> [WHAT YOU HAVE TO DO] Copy, from the material below, each line where "pero" shows up.

> [MATERIALS PROVIDED]
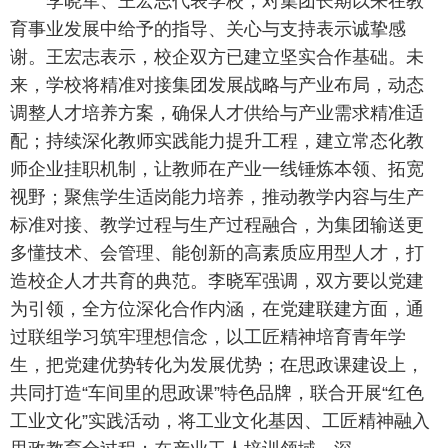
李晓军、王宏志代表学校，对集团长期以来在教
育事业发展中给予的指导、关心与支持表示诚挚感
谢。王宏志表示，校企双方已建立坚实合作基础。未
来，学校将精准对接集团发展战略与产业布局，动态
调整人才培养方案，确保人才供给与产业需求精准适
配；持续深化教师实践能力提升工程，建立常态化教
师企业挂职机制，让教师在产业一线锤炼本领、拓宽
视野；聚焦学生适岗能力培养，推动教学内容与生产
标准对接、教学过程与生产过程融合，为集团输送更
多懂技术、会管理、能创新的高素质应用型人才，打
造校企人才共育的典范。李晓军强调，双方要以党建
为引领，全方位深化合作内涵，在党建联建方面，通
过联组学习筑牢理想信念，以工匠精神培育青年学
生，把党建优势转化为发展优势；在思政课建设上，
共同打造“车间里的思政课”特色品牌，联合开展“红色
工业文化”实践活动，将工业文化基因、工匠精神融入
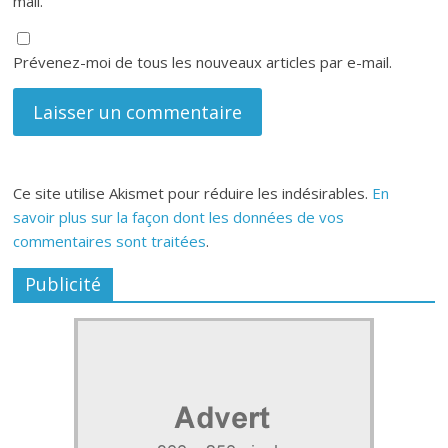
mail.
Prévenez-moi de tous les nouveaux articles par e-mail.
Ce site utilise Akismet pour réduire les indésirables.
En
savoir plus sur la façon dont les données de vos
commentaires sont traitées
.
Publicité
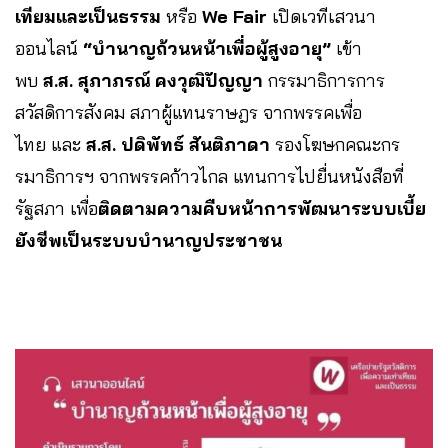
เทียมและเป็นธรรม
หรือ
We Fair
เปิดเวทีเสวนา
ออนไลน์
“
บำนาญถ้วนหน้าเพื่อผู้สูงอายุ
”
เข้า
พบ
ส
.
ส
.
สุภาภรณ์
คงวุฒิปัญญา
กรรมาธิการการ
สวัสดิการสังคม สภาผู้แทนราษฎร จากพรรคเพื่อ
ไทย และ
ส
.
ส
.
ปดิพัทธ์
สันติภาดา
รองโฆษกคณะกร
รมาธิการฯ จากพรรคก้าวไกล แทนการไปยื่นหนังสือที่
รัฐสภา เพื่อ
ติดตามความคืบหน้าการพัฒนาระบบเบี้ย
ยังชีพเป็นระบบบำนาญประชาชน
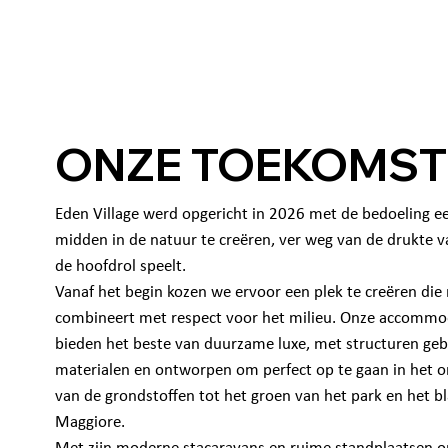
ONZE TOEKOMST
Eden Village werd opgericht in 2026 met de bedoeling e
midden in de natuur te creëren, ver weg van de drukte v
de hoofdrol speelt.
Vanaf het begin kozen we ervoor een plek te creëren di
combineert met respect voor het milieu. Onze accommod
bieden het beste van duurzame luxe, met structuren ge
materialen en ontworpen om perfect op te gaan in het
van de grondstoffen tot het groen van het park en het b
Maggiore.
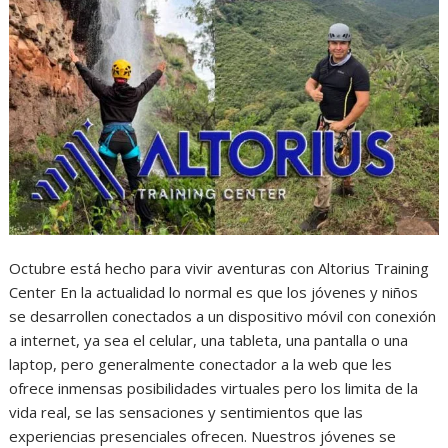
Octubre está hecho para vivir aventuras con Altorius Training
Center En la actualidad lo normal es que los jóvenes y niños
se desarrollen conectados a un dispositivo móvil con conexión
a internet, ya sea el celular, una tableta, una pantalla o una
laptop, pero generalmente conectador a la web que les
ofrece inmensas posibilidades virtuales pero los limita de la
vida real, se las sensaciones y sentimientos que las
experiencias presenciales ofrecen. Nuestros jóvenes se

> [TASK RESPONSE]
laptop, pero generalmente conectador a la web que les
ofrece inmensas posibilidades virtuales pero los limita de la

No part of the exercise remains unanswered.